A 75-year-old woman was admitted for the extraction of an esophageal fully covered
metal stent (upper esophageal sphincter stent [80 × 20 mm]; Leufen Medical, Berlin,
Germany). The stent had been implanted 5 weeks earlier to treat an esophageal perforation
sustained during bougienage of a benign proximal esophageal stenosis.
The location of the stent was distal to the stricture, so that only a transnasal endoscope
(EG-530NW [5.1-mm outer diameter and 2.0-mm working channel]; Fujifilm Europe, Düsseldorf,
Germany) could be passed. Only a small biopsy forceps (FB-21K-1; Olympus, Tokyo, Japan)

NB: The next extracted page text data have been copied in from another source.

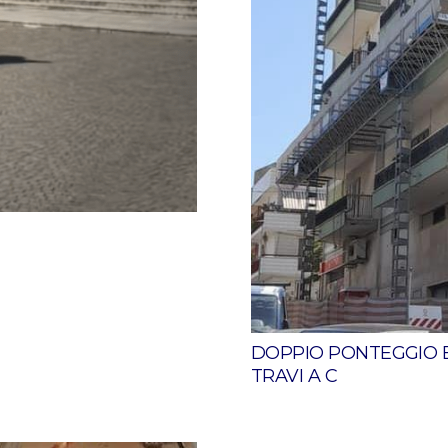
DOPPIO PONTEGGIO B
TRAVI A C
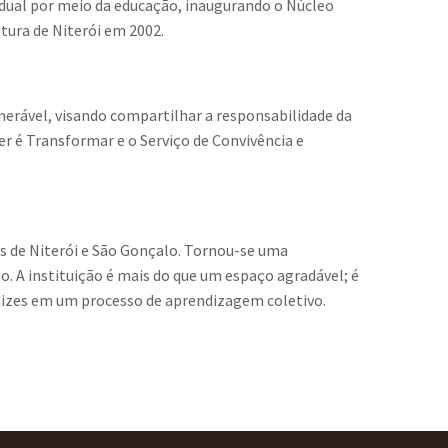
idual por meio da educação, inaugurando o Núcleo
tura de Niterói em 2002.
lnerável, visando compartilhar a responsabilidade da
 é Transformar e o Serviço de Convivência e
s de Niterói e São Gonçalo. Tornou-se uma
o. A instituição é mais do que um espaço agradável; é
dizes em um processo de aprendizagem coletivo.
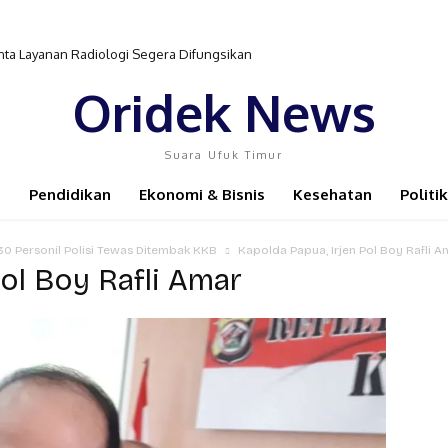
ta Layanan Radiologi Segera Difungsikan
Oridek News
Suara Ufuk Timur
Pendidikan
Ekonomi & Bisnis
Kesehatan
Politik
30 Personil Polisi Tewas Ditembak KKB
Kapolda Papua, Irjen Pol Boy Rafli A
Pol Boy Rafli Amar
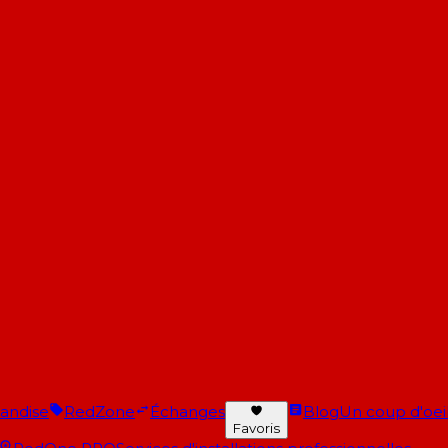
andise
RedZone
Échanges
Blog
Un coup d'oeil 
Favoris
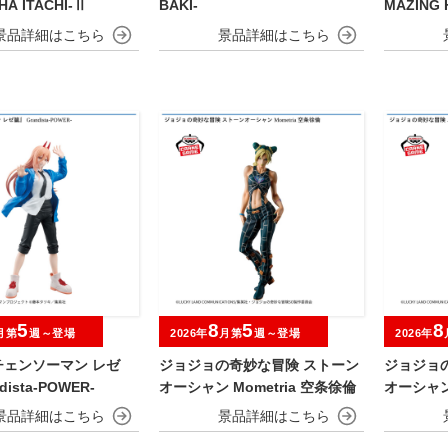
IHA ITACHI-Ⅱ
BAKI-
MAZING 
MIDORIY
5
8
5
8
月第
週～登場
2026年
月第
週～登場
2026年
チェンソーマン レゼ
ジョジョの奇妙な冒険 ストーン
ジョジョ
dista-POWER-
オーシャン Mometria 空条徐倫
オーシャン 
コ・P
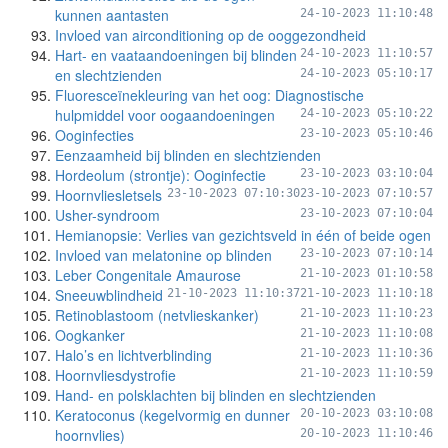
kunnen aantasten
24-10-2023 11:10:48
Invloed van airconditioning op de ooggezondheid
Hart- en vaataandoeningen bij blinden
24-10-2023 11:10:57
en slechtzienden
24-10-2023 05:10:17
Fluoresceïnekleuring van het oog: Diagnostische
hulpmiddel voor oogaandoeningen
24-10-2023 05:10:22
Ooginfecties
23-10-2023 05:10:46
Eenzaamheid bij blinden en slechtzienden
Hordeolum (strontje): Ooginfectie
23-10-2023 03:10:04
Hoornvliesletsels
23-10-2023 07:10:30
23-10-2023 07:10:57
Usher-syndroom
23-10-2023 07:10:04
Hemianopsie: Verlies van gezichtsveld in één of beide ogen
Invloed van melatonine op blinden
23-10-2023 07:10:14
Leber Congenitale Amaurose
21-10-2023 01:10:58
Sneeuwblindheid
21-10-2023 11:10:37
21-10-2023 11:10:18
Retinoblastoom (netvlieskanker)
21-10-2023 11:10:23
Oogkanker
21-10-2023 11:10:08
Halo’s en lichtverblinding
21-10-2023 11:10:36
Hoornvliesdystrofie
21-10-2023 11:10:59
Hand- en polsklachten bij blinden en slechtzienden
Keratoconus (kegelvormig en dunner
20-10-2023 03:10:08
hoornvlies)
20-10-2023 11:10:46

was available for stent manipulation. The upper retrieval loop of the stent was grasped
with the forceps, but the loop was destroyed while traction was applied to remove
the stent.
Using a biopsy forceps, we carried a 0.035-in guidewire (Jagwire; Boston Scientific,
Natick, Massachusetts, USA) into the esophagus parallel to the endoscope. The guidewire
was pushed through the distal retrieval loop ([Fig. 1 a, b ]) and then grasped with the forceps on the other side of the loop ([Fig. 2 ]). Subsequently, the guidewire was pulled out through the patient’s mouth, forming
a loop ([Fig. 3 ]). With traction applied to the guidewire loop, the stent was now removed from the
esophagus by inversion (peeled away) ([Fig. 4 ], [Video 1 ]).
Fig. 1 After failure of the primary stent retrieval mechanism in a patient with a proximal
esophageal stenosis, a forceps is used to: a carry a guidewire alongside the endoscope; and b pass it through the distal retrieval loop of the stent.
Fig. 2 The guidewire is grasped with the forceps on the other side of the loop and pulled
back through the patient’s mouth.
Fig. 3 The guidewire now forms a loop at the distal part of the stent, with both ends outside.
Fig. 4 With traction applied to the guidewire loop, the stent is removed from the esophagus
by inversion (“peeled away”).
With traction applied to the guidewire loop, the stent is removed from the esophagus
by inversion (“peeled away”).
Several techniques have been described as alternatives to stent removal with a proximal
retrieval loop. Retrieval of a stent from the stomach with a polypectomy snare (lasso
technique) is used mostly when a stent has migrated, and in our case, it would have
been necessary to use traction first to move the stent into the stomach [1 ]. Inversion of the stent, as in our case, reduces the shearing forces on the surrounding
esophageal tissue and has been described previously [2 ]
[3 ].
To the best of our knowledge, this is the first reported case of the use of a guidewire
to extract an esophageal fully covered metal stent as a rescue procedure after damage
of the proximal retrieval loop in the setting of a proximal esophageal stenosis.